E foi em busca dessa existência humanamente digna que a noção de mínimo existencial se difundiu pela Alemanha. O Tribunal Constitucional Federal Alemão extraiu da dignidade da pessoa humana e do direito à vida e à integridade física, mediante a interpretação sistemática junto ao princípio do Estado social, o direito a um mínimo de existência, a partir do que determinou um aumento significativo do valor da ajuda social, valor mínimo que o Estado está obrigado a garantir aos cidadãos carentes. (KRELL, 2002)

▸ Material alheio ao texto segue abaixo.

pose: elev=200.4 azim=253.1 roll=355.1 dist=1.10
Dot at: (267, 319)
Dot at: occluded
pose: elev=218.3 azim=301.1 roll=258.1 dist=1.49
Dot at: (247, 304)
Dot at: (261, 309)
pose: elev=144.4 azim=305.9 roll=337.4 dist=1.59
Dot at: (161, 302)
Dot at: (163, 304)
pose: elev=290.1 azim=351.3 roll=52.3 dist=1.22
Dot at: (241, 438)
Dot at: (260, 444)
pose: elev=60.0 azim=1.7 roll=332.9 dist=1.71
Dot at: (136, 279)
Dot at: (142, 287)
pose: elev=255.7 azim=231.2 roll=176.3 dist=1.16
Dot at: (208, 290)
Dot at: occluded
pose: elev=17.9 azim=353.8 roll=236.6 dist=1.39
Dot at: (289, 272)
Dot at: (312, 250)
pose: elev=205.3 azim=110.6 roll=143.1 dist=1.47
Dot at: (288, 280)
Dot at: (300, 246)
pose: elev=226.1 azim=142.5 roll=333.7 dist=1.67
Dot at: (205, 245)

Com base nos mesmos fundamentos outras decisões do Tribunal de Justiça de Pernambuco (TJ-PE) se mostraram favoráveis ao fornecimento do CBD:

“DIREITO ADMINISTRATIVO E CONSTITUCIONAL. RECURSO DE AGRAVO NO AGRAVO DE INSTRUMENTO. ALEGAÇÃO DE MÁ APLICAÇÃO DO ART. 557, CPC. DECISÃO MONOCRÁTICA TERMINATIVA QUE NEGOU SEGUIMENTO AO RECURSO DE AGRAVO DE INSTRUMENTO DO ESTADO DE PERNAMBUCO EM RAZÃO DA MATÉRIA RECURSAL JÁ SE ENCONTRAR PACIFICADA NO ÂMBITO DO TRIBUNAL. DIREITO HUMANO À SAÚDE. PACIENTE PORTADOR DE ENCEFALOPATIA CRÔNICA NÃO AGRESSIVA POR SEQUELA DE ANÓXIA NEONATAL EVOLUINDO COM RETRASO MENTAL COM DISTÚRBIO DO COMPORTAMENTO E APRAXIA ORAL ASSOCIADO A EPILEPSIA DE DIFÍCIL CONTROLE CHEGANDO A TER 30 (TRINTA) CRISES POR DIA. LAUDO MÉDICO QUE INDICA A NECESSIDADE DO USO DE CANABIDIOL OU CBD (UMA DAS SUBSTÂNCIAS PRESENTES NA MACONHA). DECISÃO QUE DETERMINA QUE O ESTADO DISPONIBILIZE O TRATAMENTO INDICADO. PRECEDENTES DO TJPE. RECURSO IMPROVIDO. Tribunal de Justiça- PE. Agravo no Agravo de Instrumento; Processo n; 0006685-53.2015.8.17.0000; Órgão julgador: 4ª Câmara de Direito Público; Relator: André Oliveira da Silva Guimarães; Data do julgamento: 24/07/2015.”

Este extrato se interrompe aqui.